The title of the original article is a little misleading. It's _website_ visitor tracking and it looks like it's really just advertising analytics... That's maybe bad but it's also the same as like... 98% of all other websites.
That's really pretty much everything, google knows you may think you have breast cancer -- email, gender, age, visit pages, etc. Certain sites and information classes/types are not just like the rest of 98%.
The title is totally misleading. It very much implies that hospitals are giving data about visitors to the hospital, which would be incredibly egregious.
Tracking website visitors is bad, but is something I 100% expect. If others aren't expecting this, that's a serious problem. People should absolutely be warned when it happens (or, better, laws should exist to prevent it from happening).
But web visitor tracking is not nearly as sensitive as tracking visitors to the hospitals (or any other health care provider premises) themselves.
I avoid the data leakage for sensitive things like health care by never using websites related to those things. I know that people often forget this, but at least in the US, using a website to interact with health care providers is not actually mandatory.
> I avoid the data leakage for sensitive things like health care by never using websites related to those things. I know that people often forget this, but at least in the US, using a website to interact with health care providers is not actually mandatory.
It is not mandatory but is made extremely onerous. I can get on the web site, authenticate while tracked, enter my request, or I can call an automated maze, get repeatedly dropped, talked to a ChatGPT knock-off, get dropped again, and maybe I get a human to answer my request. Then, I get an email asking if I am satisified with the service.
Interesting. I have to admit, I've never had a problem talking to doctor's offices or the hospitals in my area by phone. No onerous phone trees (just a simple initial menu), no voice robots, and usually only a short wait to talk to a human.
I need to stop complaining about my hospital. Apparently, this is one area where they're above the grade. But even if my phone experience was like yours, I'd still use the phone instead of the web site due to privacy concerns.
In the end, as with all privacy/security issues, there's an inherent tradeoff between convenience and security. Everyone has a different place on that spectrum where they're most comfortable. But at least we can choose how much of a tradeoff we're willing to engage in.
Imagine you stated online that you don't like the fact that your Uber ride data is being sold to Facebook. Then imagine someone said, "If you don't like theZuck or Googs knowing where whereabouts and who you are visiting, just walk when you need to go somewhere." Hopefully you'll realize why you are being down-voted.
Just because you think it is okay to continue to feed the beast is not my issue. I can spare the -4 points to engage the discussion.

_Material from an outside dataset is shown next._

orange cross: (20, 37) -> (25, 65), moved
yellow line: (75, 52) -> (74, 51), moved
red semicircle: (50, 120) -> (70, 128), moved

I also don't use Uber because I don't support their history even if they might no longer behave that way now. You don't have to walk just because you don't use Uber. There are other ways to get around. The fact that you feel this way just means to me that you've drunk too much of the Kool-aid.

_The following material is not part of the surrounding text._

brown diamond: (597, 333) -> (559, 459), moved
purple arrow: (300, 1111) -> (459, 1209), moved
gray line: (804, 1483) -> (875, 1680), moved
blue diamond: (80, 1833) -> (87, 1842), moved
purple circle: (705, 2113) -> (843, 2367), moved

Society has become lazy/complacent with the status quo, and does not want to put forth the effort to fight for the rights that they so freely complain about on web forums. Yes, things can be more convenient if you are willing to accept the true costs. Things can be more difficult when you choose to not accept the true costs. Just because they are more difficult does not mean it is impossible.
Your reply is not only a non sequitur, the claims you make about me are factually wrong. I have never had a facebook account, nor instagram, nor twitter, and I've never taken an uber. But you claim I've overdosed on the kool-aid.
My point was you are very cavalier about how easy it is for people avoid what is structurally difficult to avoid. For instance, rather than going to the website to look up information, one should go to the hospital and ask someone in person.
You should also have some empathy for people who have no idea that a hospital might sell their information.
About 98% of hospitals has committed some form of medical malpractice. The major problem is when people start accepting this as acceptable behavior. There are multiple places where sharing information with advertisers should be greatly restricted, including hospital, lawyers, priests and so on. Government institutions like police emergency information centers should also avoid sharing data with advertisers, especially if that information get transported over the border.
Yes, people do bad decisions all the time. Hospitals are not perfect and mistakes happens. They should however not continue doing mistakes that harms patients.
How many of these websites remember to completely disable analytics on the sensitive logged-in portions of the site? Completely disable doesn’t mean “an intern once logged in to the analytics provider’s config page and asked them to, pretty please, not log certain pages, and no one ever re-checks that config.” The analytics script should straight-up not be present on the sensitive URLs.
(Frankly, the script should not be present at all on the sensitive origin. Ever heard of fetch or service workers or any other same-origin mechanism of collecting data?)